# Activity:
Print exactly those lines that run from the beginning of the data to the line bearing "nay rất yêu thích. Bạn có thể trồng", inclusive.

___ Records supplied ___

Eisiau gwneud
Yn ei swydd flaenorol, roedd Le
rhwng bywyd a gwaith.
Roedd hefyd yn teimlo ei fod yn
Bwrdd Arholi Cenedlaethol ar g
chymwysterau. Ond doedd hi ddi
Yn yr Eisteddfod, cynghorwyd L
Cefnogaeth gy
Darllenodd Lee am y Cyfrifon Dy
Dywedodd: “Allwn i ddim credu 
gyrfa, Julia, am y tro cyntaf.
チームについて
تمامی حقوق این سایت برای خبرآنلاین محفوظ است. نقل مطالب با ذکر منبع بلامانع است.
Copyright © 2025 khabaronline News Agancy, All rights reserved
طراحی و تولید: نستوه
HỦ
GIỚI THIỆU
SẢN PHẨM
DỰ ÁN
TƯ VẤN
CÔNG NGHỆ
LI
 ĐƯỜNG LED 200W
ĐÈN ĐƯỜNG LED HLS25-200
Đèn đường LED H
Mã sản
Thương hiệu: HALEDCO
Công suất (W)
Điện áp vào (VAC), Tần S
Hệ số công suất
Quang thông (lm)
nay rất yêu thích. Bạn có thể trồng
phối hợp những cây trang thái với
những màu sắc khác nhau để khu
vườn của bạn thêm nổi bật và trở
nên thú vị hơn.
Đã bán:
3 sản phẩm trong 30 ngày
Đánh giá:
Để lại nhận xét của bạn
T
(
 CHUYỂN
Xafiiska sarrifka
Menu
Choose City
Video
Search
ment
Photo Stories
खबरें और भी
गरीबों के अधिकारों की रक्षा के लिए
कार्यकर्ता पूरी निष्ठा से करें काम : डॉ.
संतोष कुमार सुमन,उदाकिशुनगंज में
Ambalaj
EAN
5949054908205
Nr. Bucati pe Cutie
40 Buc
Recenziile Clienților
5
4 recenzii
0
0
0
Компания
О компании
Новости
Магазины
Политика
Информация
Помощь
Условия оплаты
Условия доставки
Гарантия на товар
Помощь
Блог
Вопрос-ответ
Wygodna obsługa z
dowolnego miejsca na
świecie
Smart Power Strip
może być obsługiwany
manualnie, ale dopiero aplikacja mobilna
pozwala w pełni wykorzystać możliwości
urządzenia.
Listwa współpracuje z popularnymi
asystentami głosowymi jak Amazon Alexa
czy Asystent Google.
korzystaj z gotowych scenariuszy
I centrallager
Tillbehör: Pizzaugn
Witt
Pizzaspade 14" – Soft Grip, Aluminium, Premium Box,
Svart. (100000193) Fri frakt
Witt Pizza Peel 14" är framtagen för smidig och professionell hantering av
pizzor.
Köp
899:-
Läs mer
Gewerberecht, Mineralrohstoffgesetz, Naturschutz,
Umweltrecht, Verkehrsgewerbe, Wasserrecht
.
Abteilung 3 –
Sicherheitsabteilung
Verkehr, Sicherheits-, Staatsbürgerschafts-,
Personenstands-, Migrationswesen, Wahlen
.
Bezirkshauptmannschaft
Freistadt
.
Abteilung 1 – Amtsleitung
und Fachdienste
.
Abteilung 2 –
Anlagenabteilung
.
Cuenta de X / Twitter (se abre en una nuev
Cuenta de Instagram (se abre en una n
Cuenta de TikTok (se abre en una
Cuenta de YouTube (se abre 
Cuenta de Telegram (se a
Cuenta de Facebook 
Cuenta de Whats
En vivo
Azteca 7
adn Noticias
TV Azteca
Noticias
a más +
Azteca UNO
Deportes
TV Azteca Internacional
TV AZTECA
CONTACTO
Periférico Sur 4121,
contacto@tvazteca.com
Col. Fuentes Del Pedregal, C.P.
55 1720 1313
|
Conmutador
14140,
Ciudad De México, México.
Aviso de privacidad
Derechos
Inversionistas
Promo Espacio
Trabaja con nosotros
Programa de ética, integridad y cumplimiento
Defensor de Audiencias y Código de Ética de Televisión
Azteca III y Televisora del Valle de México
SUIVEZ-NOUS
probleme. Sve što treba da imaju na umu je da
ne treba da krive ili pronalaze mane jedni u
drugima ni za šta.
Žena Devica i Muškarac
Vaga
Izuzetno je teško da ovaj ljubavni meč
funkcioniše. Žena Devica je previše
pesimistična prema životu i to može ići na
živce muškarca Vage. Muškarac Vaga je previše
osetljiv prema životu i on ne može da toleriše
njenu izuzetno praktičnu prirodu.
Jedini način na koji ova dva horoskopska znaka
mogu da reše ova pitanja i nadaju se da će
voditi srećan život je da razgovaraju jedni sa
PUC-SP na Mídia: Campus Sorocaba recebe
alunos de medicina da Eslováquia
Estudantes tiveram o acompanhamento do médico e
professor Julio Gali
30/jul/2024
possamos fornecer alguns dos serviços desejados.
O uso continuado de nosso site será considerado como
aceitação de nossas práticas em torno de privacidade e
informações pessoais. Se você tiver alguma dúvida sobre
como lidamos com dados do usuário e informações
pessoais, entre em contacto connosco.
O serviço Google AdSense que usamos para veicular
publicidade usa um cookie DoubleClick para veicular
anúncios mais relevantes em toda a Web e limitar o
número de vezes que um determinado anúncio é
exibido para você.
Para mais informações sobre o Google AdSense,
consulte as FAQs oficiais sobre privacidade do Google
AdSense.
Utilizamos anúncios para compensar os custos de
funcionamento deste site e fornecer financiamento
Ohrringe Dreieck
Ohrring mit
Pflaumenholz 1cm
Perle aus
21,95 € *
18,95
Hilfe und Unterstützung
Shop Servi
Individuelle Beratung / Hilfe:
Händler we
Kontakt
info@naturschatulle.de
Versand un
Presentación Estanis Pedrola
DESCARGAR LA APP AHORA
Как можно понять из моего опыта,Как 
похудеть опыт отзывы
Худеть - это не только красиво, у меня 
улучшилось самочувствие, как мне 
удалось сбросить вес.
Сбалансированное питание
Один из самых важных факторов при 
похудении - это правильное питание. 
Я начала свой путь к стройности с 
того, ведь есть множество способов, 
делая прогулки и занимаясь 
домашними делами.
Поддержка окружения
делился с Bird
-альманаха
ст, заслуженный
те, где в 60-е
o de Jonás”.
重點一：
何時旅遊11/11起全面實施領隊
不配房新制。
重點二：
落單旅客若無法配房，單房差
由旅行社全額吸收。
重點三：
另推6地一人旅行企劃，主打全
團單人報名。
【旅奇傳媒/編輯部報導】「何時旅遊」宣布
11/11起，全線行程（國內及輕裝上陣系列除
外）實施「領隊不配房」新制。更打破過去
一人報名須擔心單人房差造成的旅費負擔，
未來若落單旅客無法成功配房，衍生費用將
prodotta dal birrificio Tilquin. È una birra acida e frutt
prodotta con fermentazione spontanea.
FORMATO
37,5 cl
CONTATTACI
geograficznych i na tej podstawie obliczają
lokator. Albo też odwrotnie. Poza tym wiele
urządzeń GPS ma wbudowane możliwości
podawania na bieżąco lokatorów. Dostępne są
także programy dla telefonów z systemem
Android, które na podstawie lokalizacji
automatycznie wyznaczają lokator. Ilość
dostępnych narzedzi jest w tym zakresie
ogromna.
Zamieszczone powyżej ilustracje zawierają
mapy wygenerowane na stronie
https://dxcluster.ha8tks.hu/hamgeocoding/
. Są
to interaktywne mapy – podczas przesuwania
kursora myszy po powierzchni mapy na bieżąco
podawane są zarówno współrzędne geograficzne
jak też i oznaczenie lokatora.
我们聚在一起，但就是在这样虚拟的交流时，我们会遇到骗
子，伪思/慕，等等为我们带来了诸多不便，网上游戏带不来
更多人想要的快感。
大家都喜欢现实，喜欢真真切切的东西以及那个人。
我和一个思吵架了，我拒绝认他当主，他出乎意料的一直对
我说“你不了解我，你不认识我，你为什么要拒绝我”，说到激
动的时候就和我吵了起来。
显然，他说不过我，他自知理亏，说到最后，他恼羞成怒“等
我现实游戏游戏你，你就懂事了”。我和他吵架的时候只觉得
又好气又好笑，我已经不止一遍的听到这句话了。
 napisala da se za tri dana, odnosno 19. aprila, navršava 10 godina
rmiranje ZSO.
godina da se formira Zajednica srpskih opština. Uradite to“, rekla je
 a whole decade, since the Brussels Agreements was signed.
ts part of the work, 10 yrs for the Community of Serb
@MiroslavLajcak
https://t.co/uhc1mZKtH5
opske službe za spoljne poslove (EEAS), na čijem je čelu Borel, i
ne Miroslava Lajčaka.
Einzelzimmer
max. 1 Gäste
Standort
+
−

___

# Result:
Eisiau gwneud
Yn ei swydd flaenorol, roedd Le
rhwng bywyd a gwaith.
Roedd hefyd yn teimlo ei fod yn
Bwrdd Arholi Cenedlaethol ar g
chymwysterau. Ond doedd hi ddi
Yn yr Eisteddfod, cynghorwyd L
Cefnogaeth gy
Darllenodd Lee am y Cyfrifon Dy
Dywedodd: “Allwn i ddim credu 
gyrfa, Julia, am y tro cyntaf.
チームについて
تمامی حقوق این سایت برای خبرآنلاین محفوظ است. نقل مطالب با ذکر منبع بلامانع است.
Copyright © 2025 khabaronline News Agancy, All rights reserved
طراحی و تولید: نستوه
HỦ
GIỚI THIỆU
SẢN PHẨM
DỰ ÁN
TƯ VẤN
CÔNG NGHỆ
LI
 ĐƯỜNG LED 200W
ĐÈN ĐƯỜNG LED HLS25-200
Đèn đường LED H
Mã sản
Thương hiệu: HALEDCO
Công suất (W)
Điện áp vào (VAC), Tần S
Hệ số công suất
Quang thông (lm)
nay rất yêu thích. Bạn có thể trồng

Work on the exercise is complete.